-- Task --
Task for the records below: repeat the line containing "Could you add" and every line after it, exactly and with nothing else, but leave out the pictures.

-- Data to examine --
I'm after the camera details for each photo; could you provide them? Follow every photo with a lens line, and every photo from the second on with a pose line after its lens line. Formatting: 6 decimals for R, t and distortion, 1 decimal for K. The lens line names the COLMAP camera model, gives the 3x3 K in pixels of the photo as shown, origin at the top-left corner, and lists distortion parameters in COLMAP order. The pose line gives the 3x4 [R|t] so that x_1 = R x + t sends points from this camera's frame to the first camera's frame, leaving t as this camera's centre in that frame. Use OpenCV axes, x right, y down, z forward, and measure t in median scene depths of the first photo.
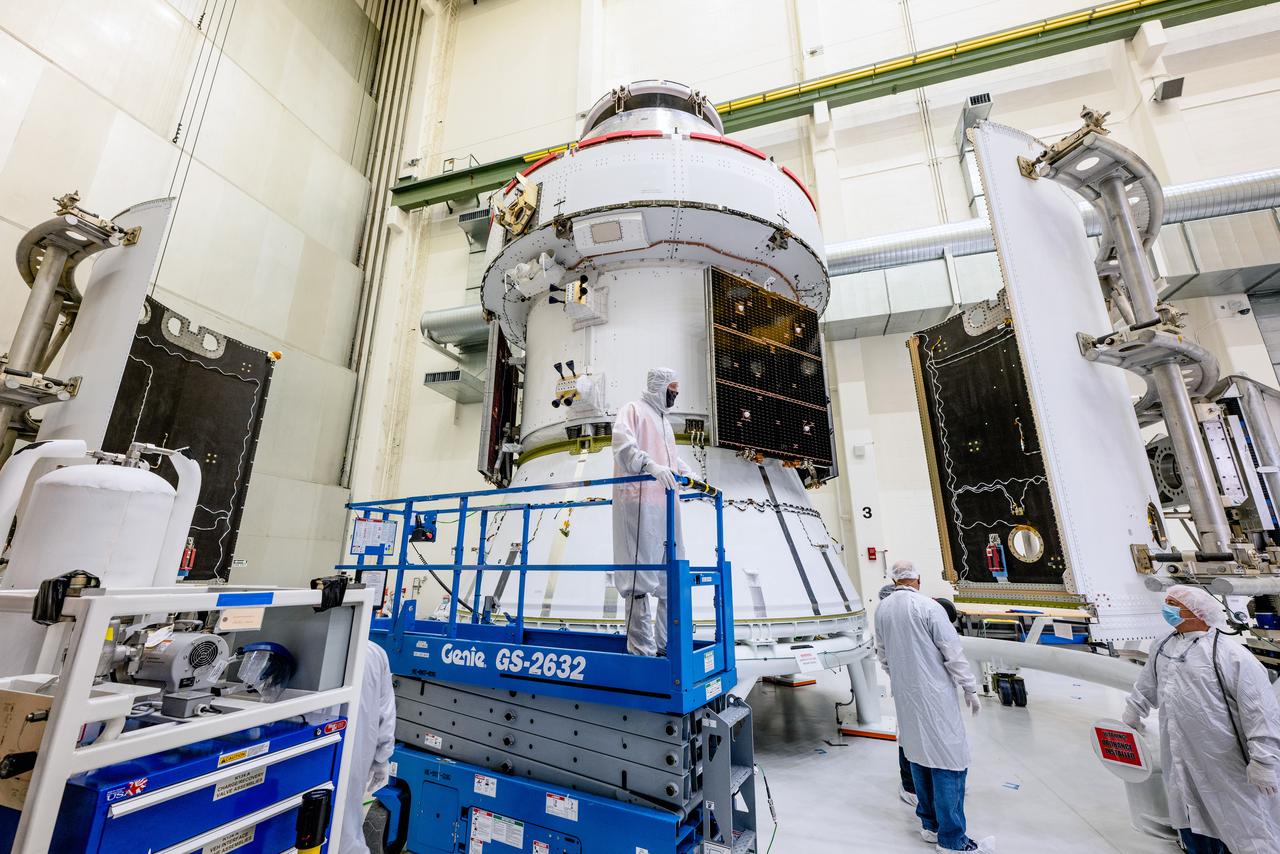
lens RADIAL K [[515.5, 0, 638.8], [0, 515.5, 426.7], [0, 0, 1]] dist [0.002645, -0.000108]
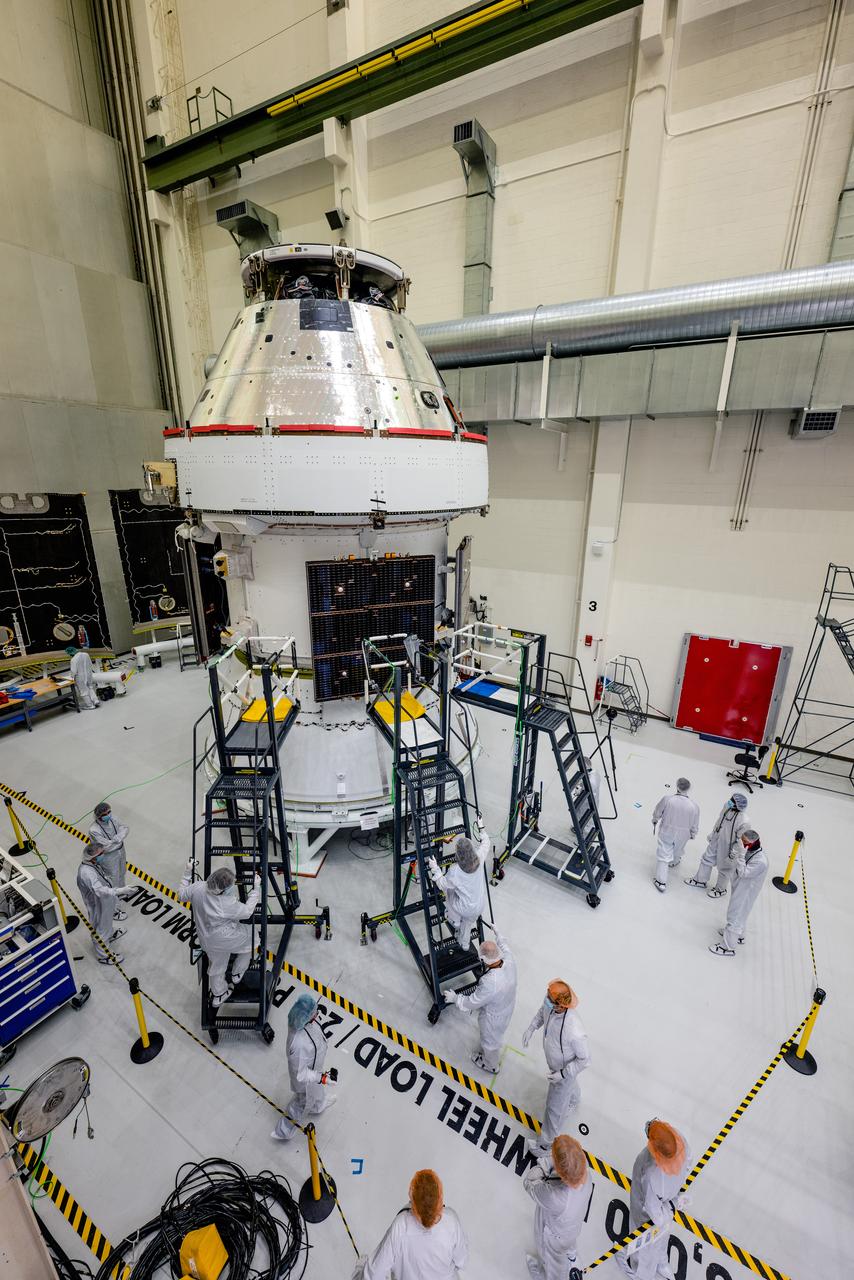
lens RADIAL K [[515.5, 0, 427.0], [0, 515.5, 640.0], [0, 0, 1]] dist [0.002645, -0.000108]
pose [[0.974749, 0.075597, -0.210120, 0.607604], [0.054031, 0.833150, 0.550401, -0.725267], [0.216670, -0.547855, 0.808028, -0.012479]]
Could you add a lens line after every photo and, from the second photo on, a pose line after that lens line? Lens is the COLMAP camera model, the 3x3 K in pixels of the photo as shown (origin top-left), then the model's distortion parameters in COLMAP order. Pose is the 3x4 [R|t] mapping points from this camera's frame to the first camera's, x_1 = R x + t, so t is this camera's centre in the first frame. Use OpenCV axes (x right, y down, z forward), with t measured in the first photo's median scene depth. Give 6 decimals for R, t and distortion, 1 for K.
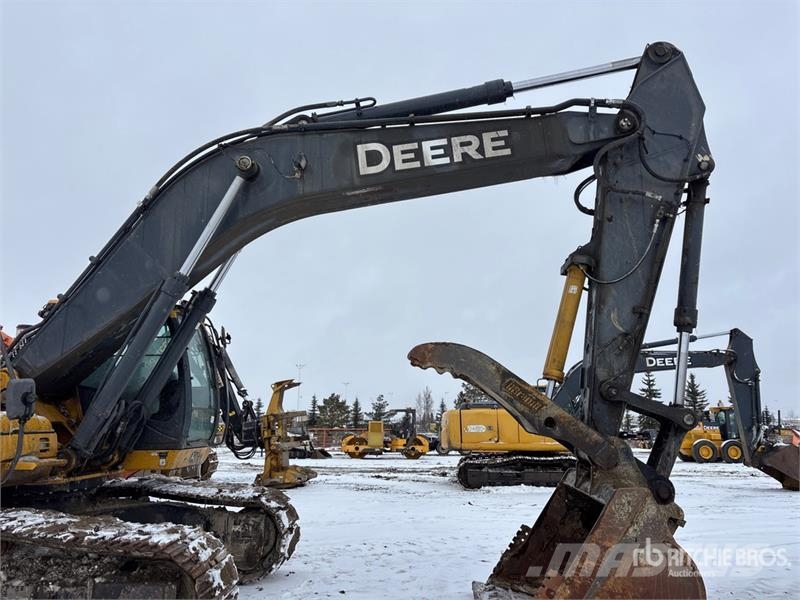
lens RADIAL K [[608.8, 0, 397.0], [0, 608.8, 290.6], [0, 0, 1]] dist [0.051904, -0.054816]
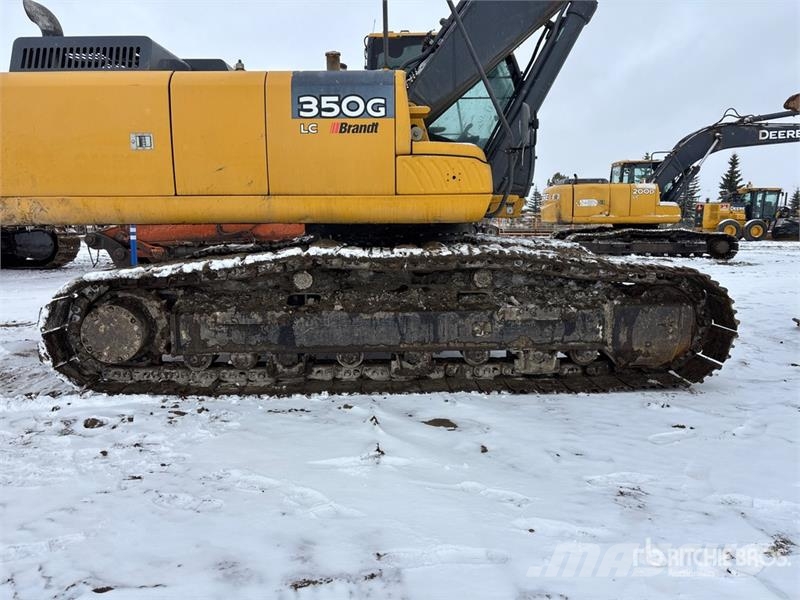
lens RADIAL K [[608.8, 0, 393.9], [0, 608.8, 296.2], [0, 0, 1]] dist [0.051904, -0.054816]
pose [[0.998736, -0.009086, 0.049439, -0.247459], [-0.008267, 0.940441, 0.339855, 0.030855], [-0.049582, -0.339834, 0.939177, 0.015113]]
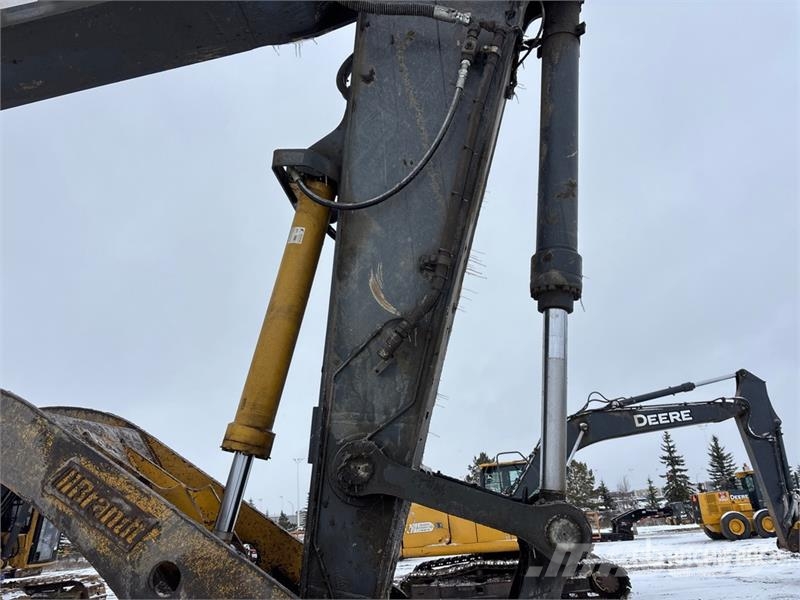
lens RADIAL K [[608.8, 0, 400.2], [0, 608.8, 297.5], [0, 0, 1]] dist [0.051904, -0.054816]
pose [[0.996814, -0.079606, -0.005026, 0.133581], [0.078349, 0.988997, -0.125483, 0.037682], [0.014960, 0.124690, 0.992083, 0.212855]]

-- Response for this exercise --
Could you add a lens line after every photo and, from the second photo on, a pose line after that lens line? Lens is the COLMAP camera model, the 3x3 K in pixels of the photo as shown (origin top-left), then the model's distortion parameters in COLMAP order. Pose is the 3x4 [R|t] mapping points from this camera's frame to the first camera's, x_1 = R x + t, so t is this camera's centre in the first frame. Use OpenCV axes (x right, y down, z forward), with t measured in the first photo's median scene depth. Give 6 decimals for R, t and distortion, 1 for K.
lens RADIAL K [[608.8, 0, 397.0], [0, 608.8, 290.6], [0, 0, 1]] dist [0.051904, -0.054816]
lens RADIAL K [[608.8, 0, 393.9], [0, 608.8, 296.2], [0, 0, 1]] dist [0.051904, -0.054816]
pose [[0.998736, -0.009086, 0.049439, -0.247459], [-0.008267, 0.940441, 0.339855, 0.030855], [-0.049582, -0.339834, 0.939177, 0.015113]]
lens RADIAL K [[608.8, 0, 400.2], [0, 608.8, 297.5], [0, 0, 1]] dist [0.051904, -0.054816]
pose [[0.996814, -0.079606, -0.005026, 0.133581], [0.078349, 0.988997, -0.125483, 0.037682], [0.014960, 0.124690, 0.992083, 0.212855]]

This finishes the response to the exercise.